Previously, high-ranking officials at the Federal Reserve raised concerns about the market, such as New York Fed President John Williams, the ‘right hand man’ of Federal Reserve Chairman Jerome Powell, who said, “The current interest rate (5.25-5.5%) should be maintained for a while until inflation falls to 2%.” They are wary of the possibility that an early interest rate cut could overheat the market and act as a factor in rising inflation.
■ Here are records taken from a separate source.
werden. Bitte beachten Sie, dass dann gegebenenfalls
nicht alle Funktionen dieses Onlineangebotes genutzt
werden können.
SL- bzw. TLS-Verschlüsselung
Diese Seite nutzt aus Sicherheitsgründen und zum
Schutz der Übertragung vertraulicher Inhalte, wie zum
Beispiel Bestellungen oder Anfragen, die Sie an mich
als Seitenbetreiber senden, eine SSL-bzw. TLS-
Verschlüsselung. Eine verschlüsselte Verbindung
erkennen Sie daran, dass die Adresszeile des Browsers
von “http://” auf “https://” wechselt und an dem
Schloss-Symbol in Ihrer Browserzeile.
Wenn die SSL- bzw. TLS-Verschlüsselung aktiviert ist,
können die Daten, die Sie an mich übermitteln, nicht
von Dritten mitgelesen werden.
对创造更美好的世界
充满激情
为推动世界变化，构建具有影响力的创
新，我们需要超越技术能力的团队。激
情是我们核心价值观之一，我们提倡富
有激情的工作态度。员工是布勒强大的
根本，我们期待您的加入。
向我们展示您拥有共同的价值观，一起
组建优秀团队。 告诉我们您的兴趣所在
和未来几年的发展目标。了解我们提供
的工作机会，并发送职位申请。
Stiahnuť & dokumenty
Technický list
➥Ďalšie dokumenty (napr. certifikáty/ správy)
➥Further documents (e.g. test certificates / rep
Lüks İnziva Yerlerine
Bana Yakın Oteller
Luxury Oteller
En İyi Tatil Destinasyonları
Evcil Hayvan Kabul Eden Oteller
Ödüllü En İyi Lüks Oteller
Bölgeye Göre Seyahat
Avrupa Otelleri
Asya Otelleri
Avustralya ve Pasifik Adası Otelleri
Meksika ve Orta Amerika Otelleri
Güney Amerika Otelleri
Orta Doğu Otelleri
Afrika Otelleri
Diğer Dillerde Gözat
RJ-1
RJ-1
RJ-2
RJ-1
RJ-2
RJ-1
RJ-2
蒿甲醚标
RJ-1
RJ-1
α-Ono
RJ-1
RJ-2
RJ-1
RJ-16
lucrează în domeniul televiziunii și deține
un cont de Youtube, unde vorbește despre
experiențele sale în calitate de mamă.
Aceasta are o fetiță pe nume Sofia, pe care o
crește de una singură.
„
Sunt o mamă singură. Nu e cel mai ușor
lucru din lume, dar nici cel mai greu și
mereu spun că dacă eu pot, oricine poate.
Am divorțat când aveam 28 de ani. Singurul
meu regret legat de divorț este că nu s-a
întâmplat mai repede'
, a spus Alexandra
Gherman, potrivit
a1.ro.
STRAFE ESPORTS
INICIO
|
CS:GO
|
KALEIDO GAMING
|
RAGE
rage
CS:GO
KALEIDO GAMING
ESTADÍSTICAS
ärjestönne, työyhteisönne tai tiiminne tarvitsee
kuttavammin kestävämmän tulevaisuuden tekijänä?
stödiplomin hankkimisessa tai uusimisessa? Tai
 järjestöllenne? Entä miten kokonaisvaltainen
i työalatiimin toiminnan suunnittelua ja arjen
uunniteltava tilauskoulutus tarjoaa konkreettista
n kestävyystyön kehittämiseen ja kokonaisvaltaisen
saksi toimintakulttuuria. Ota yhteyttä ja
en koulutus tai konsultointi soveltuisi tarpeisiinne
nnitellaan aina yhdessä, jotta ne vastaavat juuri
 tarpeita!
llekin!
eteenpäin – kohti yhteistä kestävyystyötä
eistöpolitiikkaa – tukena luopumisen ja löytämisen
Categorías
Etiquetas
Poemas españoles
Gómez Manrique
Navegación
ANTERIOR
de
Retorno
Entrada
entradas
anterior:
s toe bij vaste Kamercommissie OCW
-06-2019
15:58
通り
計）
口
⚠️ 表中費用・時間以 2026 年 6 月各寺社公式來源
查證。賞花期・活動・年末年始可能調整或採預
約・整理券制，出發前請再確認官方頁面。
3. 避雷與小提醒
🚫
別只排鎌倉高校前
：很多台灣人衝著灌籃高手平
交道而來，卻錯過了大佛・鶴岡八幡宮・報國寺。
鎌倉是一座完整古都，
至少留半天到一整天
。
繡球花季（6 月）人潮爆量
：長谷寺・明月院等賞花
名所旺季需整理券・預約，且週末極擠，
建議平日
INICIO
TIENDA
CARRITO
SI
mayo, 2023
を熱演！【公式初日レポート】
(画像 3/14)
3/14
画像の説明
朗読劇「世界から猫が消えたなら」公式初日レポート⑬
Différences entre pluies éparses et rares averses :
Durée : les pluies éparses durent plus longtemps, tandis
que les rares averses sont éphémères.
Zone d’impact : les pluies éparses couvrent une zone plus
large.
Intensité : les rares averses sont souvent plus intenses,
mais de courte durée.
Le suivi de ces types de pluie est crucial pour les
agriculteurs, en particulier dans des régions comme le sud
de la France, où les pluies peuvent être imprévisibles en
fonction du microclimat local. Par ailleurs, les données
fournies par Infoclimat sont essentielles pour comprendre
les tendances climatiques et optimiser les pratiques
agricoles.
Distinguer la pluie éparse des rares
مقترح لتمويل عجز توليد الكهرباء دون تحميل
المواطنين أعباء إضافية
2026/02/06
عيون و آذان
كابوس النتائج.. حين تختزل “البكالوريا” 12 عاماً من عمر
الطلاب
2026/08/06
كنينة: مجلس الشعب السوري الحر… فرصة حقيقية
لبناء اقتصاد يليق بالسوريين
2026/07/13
Financial experts have mixed views on when the price will be cut. Jan Hatzius, chief economist at Goldman Sachs, predicted at the think tank Atlantic Council Forum on the 9th of this month, “The first 0.25 percentage point cut will be implemented in March, and a total of five interest rate cuts will be made by the end of the year.” He said, “It will be difficult to enter the 2% range by the end of January, but the core personal consumption expenditures (PCE) price index, the Fed’s preferred price index, will fall to 2.2% in the second quarter (April to June),” he said. “It is a reasonable time for interest rate cuts to begin,” he analyzed. On the other hand, Ellen Zentner, chief U.S. economist at Morgan Stanley, predicted, “The Federal Reserve will begin lowering rates in June,” and added, “The Federal Reserve can be patient and take its time.”